* _ページ本文_
★ ★ ★ ★

漂流日誌

札幌のNPO「訪問と居場所 漂流教室」のブログです。活動内容や教育関連の情報、スタッフの日常などを書いています。2002年より毎日更新

仲良きことは楽チンかな

モノネコ2

■今回の写真も訪問先のネコ。ドアの陰から覗いています。

■外の天気は蒸したり暑かったり寒かったり、くるくる変わってたらしいが、いつものスタッフ送迎がなく、ずっと漂着教室に籠もっていたのでよく分からない。昼飯は久しぶりにカレーをつくる。

■夜は今月3回目のスタッフミーティング。スタッフ同士ずいぶん仲がよくなったようで、あまり口を挟まずとも大丈夫なのが頼もしい。楽もできるしよいですな。仲良くなっても、というより仲良くなればなるほど、自他の別はハッキリつけておく必要があるわけですが。

フリースクールネット教育フォーラムその1

■テーマは「そこから」。

■子供の学びの場が学校のみとは元より思わない。フリースクールも大切な子供の居場所と心得ている(それと支援はまた別)。ただ、どこで学ぼうとも、押さえるべき要点が二点あると考える。

★ ★ ★ ★

* _提供データ_

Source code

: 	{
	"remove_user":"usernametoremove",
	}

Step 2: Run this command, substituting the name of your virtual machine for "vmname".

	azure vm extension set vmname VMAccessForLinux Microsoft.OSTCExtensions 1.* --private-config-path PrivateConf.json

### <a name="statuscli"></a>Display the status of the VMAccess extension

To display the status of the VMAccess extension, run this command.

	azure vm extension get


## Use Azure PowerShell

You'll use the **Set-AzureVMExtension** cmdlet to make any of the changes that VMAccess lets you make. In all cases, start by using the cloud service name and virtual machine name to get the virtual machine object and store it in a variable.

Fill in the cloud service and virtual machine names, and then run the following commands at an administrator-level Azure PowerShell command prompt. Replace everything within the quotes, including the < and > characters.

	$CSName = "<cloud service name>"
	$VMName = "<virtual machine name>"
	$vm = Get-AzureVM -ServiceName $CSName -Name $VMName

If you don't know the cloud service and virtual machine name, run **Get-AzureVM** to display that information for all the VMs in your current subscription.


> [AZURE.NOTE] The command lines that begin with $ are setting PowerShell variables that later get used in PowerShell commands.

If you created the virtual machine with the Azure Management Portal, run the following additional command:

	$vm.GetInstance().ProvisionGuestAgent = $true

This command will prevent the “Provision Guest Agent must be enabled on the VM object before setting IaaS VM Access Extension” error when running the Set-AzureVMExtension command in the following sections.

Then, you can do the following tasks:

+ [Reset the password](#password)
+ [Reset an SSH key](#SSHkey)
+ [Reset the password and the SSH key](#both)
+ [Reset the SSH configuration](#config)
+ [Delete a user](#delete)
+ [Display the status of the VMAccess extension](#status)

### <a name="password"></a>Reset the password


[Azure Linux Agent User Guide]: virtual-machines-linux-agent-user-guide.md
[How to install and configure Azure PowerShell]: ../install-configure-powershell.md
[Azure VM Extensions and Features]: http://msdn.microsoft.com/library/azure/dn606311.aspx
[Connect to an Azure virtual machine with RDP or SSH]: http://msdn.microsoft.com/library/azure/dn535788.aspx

★ ★ ★ ★

* _課題 1_
次の(a)〜(c)がそれぞれ本文の内容と合っているかを「はい」か「いいえ」で答え、判断の決め手となる本文の語句をそのまま引用してください。
(a) 昼食にはカレーを作った。
(b) 夜のスタッフミーティングは今月2回目だった。
(c) このブログは2002年から毎日更新されている。
* _課題 2_
本文に基づいて、次の問いに一行ずつ短く答えてください。
(a) 今回の写真のネコはどこから覗いているか。
(b) 筆者が一日中籠もっていた場所はどこか。
(c) フリースクールネット教育フォーラムのテーマは何か。
* _課題 3_
本文のうち、「札幌のNPO「訪問と居場所 漂流教室」の」から「は久しぶりにカレーをつくる。」までを、終わりの語句も含めて一字も変えずに書き写してください。
解答の根拠には本文の記述だけを用いること。

* _解答欄 1_
(a) はい:「昼飯は久しぶりにカレーをつくる。」
(b) いいえ:「夜は今月3回目のスタッフミーティング。」
(c) はい:「2002年より毎日更新」

* _解答欄 2_
(a) ドアの陰
(b) 漂着教室
(c) 「そこから」

* _解答欄 3_
札幌のNPO「訪問と居場所 漂流教室」のブログです。活動内容や教育関連の情報、スタッフの日常などを書いています。2002年より毎日更新

仲良きことは楽チンかな

モノネコ2

■今回の写真も訪問先のネコ。ドアの陰から覗いています。

■外の天気は蒸したり暑かったり寒かったり、くるくる変わってたらしいが、いつものスタッフ送迎がなく、ずっと漂着教室に籠もっていたのでよく分からない。昼飯は久しぶりにカレーをつくる。